-- Data under study --
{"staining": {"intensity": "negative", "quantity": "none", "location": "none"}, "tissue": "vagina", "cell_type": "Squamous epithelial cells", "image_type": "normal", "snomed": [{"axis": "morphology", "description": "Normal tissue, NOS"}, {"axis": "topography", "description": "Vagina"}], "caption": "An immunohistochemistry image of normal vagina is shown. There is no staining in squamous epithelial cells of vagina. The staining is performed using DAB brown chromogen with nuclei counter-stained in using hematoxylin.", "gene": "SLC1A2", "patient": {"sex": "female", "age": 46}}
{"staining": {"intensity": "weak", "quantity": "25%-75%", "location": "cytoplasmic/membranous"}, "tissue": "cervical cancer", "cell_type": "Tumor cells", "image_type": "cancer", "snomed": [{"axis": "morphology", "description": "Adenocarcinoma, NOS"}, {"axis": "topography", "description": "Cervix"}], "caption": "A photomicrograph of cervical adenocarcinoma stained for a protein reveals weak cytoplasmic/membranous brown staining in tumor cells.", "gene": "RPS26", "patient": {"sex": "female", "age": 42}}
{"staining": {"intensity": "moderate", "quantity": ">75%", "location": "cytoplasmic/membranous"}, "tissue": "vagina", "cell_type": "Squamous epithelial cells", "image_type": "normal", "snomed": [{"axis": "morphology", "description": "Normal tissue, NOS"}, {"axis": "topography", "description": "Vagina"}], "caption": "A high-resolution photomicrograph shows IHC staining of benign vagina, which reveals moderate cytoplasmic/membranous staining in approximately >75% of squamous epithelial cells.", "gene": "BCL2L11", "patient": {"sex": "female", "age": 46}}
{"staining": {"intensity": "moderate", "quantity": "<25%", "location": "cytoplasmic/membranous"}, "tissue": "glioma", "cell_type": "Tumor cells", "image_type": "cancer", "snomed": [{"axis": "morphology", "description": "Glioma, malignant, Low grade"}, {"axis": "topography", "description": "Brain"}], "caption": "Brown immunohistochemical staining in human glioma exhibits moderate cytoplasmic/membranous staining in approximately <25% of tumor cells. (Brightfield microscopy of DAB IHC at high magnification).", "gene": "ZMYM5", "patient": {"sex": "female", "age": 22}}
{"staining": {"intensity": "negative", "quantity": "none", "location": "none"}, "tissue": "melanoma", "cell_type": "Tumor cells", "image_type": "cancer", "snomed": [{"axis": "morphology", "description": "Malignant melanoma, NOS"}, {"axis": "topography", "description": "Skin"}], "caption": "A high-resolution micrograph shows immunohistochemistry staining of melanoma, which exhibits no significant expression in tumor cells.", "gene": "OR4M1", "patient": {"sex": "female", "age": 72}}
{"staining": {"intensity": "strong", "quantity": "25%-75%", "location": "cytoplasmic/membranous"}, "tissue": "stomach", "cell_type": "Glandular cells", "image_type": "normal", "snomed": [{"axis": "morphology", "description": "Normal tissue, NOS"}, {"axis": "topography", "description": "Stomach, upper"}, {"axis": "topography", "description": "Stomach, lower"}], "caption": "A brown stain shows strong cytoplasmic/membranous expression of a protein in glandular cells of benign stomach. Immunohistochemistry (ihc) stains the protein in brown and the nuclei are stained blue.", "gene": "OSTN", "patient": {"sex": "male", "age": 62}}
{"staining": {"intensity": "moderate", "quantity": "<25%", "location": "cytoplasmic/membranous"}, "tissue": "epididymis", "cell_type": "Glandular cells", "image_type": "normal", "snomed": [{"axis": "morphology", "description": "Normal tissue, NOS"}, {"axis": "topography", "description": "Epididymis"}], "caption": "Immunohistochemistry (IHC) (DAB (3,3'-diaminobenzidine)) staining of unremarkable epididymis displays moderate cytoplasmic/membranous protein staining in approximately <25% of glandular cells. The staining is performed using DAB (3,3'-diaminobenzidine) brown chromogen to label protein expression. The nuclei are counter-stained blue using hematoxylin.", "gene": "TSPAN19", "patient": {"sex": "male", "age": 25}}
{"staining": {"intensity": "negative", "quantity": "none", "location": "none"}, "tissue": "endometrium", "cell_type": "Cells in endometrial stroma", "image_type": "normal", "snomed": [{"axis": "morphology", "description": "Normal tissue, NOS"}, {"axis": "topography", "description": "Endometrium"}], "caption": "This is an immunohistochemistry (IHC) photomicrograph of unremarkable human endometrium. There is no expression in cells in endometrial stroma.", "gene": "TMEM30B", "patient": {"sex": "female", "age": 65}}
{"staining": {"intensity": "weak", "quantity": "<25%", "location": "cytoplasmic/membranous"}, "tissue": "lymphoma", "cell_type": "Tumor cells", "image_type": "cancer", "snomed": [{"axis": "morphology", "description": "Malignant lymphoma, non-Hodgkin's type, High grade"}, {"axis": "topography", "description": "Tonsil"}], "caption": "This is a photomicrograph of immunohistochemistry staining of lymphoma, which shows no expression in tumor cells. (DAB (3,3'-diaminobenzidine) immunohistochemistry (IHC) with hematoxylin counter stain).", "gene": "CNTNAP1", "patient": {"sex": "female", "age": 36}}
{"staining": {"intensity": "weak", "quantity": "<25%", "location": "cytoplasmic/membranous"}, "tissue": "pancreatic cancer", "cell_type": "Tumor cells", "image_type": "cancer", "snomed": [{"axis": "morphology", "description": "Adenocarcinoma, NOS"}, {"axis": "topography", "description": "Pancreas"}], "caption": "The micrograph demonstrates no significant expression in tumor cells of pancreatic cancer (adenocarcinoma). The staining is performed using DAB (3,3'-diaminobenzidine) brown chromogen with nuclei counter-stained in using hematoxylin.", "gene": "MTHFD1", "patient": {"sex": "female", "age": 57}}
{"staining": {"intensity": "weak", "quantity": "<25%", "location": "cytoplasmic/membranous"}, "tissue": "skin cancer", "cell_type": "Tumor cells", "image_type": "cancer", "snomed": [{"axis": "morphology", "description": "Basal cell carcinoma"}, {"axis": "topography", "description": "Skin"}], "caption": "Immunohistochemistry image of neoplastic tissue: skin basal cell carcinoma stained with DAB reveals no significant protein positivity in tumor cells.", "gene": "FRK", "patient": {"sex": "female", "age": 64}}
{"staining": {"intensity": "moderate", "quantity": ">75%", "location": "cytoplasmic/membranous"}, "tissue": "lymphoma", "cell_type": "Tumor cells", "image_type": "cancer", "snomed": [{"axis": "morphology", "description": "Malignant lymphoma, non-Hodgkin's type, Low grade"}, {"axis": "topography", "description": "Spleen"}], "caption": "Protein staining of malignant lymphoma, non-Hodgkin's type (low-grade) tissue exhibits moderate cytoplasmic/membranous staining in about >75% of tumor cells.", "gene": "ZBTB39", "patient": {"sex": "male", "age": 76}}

-- Exercise instructions --
List the lines of the records where "benign" occurs.

-- Output for this exercise --
{"staining": {"intensity": "moderate", "quantity": ">75%", "location": "cytoplasmic/membranous"}, "tissue": "vagina", "cell_type": "Squamous epithelial cells", "image_type": "normal", "snomed": [{"axis": "morphology", "description": "Normal tissue, NOS"}, {"axis": "topography", "description": "Vagina"}], "caption": "A high-resolution photomicrograph shows IHC staining of benign vagina, which reveals moderate cytoplasmic/membranous staining in approximately >75% of squamous epithelial cells.", "gene": "BCL2L11", "patient": {"sex": "female", "age": 46}}
{"staining": {"intensity": "strong", "quantity": "25%-75%", "location": "cytoplasmic/membranous"}, "tissue": "stomach", "cell_type": "Glandular cells", "image_type": "normal", "snomed": [{"axis": "morphology", "description": "Normal tissue, NOS"}, {"axis": "topography", "description": "Stomach, upper"}, {"axis": "topography", "description": "Stomach, lower"}], "caption": "A brown stain shows strong cytoplasmic/membranous expression of a protein in glandular cells of benign stomach. Immunohistochemistry (ihc) stains the protein in brown and the nuclei are stained blue.", "gene": "OSTN", "patient": {"sex": "male", "age": 62}}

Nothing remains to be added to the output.